O arquiteto e urbanista José Eduardo Lefevre, professor da USP e ex-presidente do Conselho de Defesa do Patrimônio Histórico, Arqueológico, Artístico e Turístico do Estado de São Paulo (Condephaat), afirma que o tombamento é um “assunto complexo” e que é difícil conciliar os desejos por adensamento e preservação.
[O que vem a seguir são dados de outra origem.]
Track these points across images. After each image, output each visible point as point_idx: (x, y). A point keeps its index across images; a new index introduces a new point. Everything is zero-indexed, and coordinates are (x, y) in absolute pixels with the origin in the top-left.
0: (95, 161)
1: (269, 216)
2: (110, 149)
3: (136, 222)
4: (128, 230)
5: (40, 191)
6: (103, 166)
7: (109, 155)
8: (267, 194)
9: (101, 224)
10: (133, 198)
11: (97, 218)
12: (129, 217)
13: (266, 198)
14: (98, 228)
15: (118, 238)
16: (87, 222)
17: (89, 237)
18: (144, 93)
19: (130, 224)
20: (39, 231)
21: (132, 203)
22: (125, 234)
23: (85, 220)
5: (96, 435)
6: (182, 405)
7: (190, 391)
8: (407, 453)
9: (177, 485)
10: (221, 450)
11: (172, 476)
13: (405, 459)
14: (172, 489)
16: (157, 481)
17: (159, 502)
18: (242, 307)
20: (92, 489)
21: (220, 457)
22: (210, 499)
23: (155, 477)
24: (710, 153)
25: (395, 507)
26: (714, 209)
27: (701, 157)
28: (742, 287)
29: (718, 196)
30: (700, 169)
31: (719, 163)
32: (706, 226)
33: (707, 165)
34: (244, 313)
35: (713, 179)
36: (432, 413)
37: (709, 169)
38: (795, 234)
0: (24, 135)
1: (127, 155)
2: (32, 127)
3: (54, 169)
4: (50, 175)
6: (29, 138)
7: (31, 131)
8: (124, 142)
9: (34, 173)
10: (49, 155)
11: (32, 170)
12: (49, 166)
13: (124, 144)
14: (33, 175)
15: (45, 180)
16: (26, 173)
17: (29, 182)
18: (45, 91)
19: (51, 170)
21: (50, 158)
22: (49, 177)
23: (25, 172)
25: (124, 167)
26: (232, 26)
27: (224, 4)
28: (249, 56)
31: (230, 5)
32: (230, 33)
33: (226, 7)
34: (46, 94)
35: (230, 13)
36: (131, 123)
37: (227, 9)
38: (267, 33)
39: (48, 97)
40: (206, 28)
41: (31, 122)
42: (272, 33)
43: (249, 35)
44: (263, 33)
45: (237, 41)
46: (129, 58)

— No caso de Pinheiros, por exemplo, há áreas extremamente ocupadas, adensadas, como os arredores do Largo de Pinheiros, outras menos adensadas. A mudança ocasionada pela verticalização leva a mudança na forma de uso das ruas, comércio e no meio dessas transformações estão as vidas das pessoas. A cidade muda e nós não temos controle, como é que vou impedir que tirem o sol da minha casa? Preciso convencer muita gente, mudar a legislação, é complicado — ressalta — Mas a verticalização é uma solução para resolver problemas de alojar uma população muito grande, muito densa, que de outra forma se espalharia por um território enorme na cidade, a verticalização permite, por exemplo, que o metrô possa atender uma quantidade maior de pessoas. É necessário pesar em cada caso quais são as vantagens e desvantagens.

Alguns exemplos de bairros tombados em São Paulo são o Pacaembu, os jardins Europa, América e Paulistano e o Alto da Lapa, que são locais onde não são permitidos prédios altos e as atividades comerciais são restritas. Para construir e fazer reformas nestes bairros, é preciso pedir autorização para os órgãos de tombamento, o Conpresp e o Condephaat.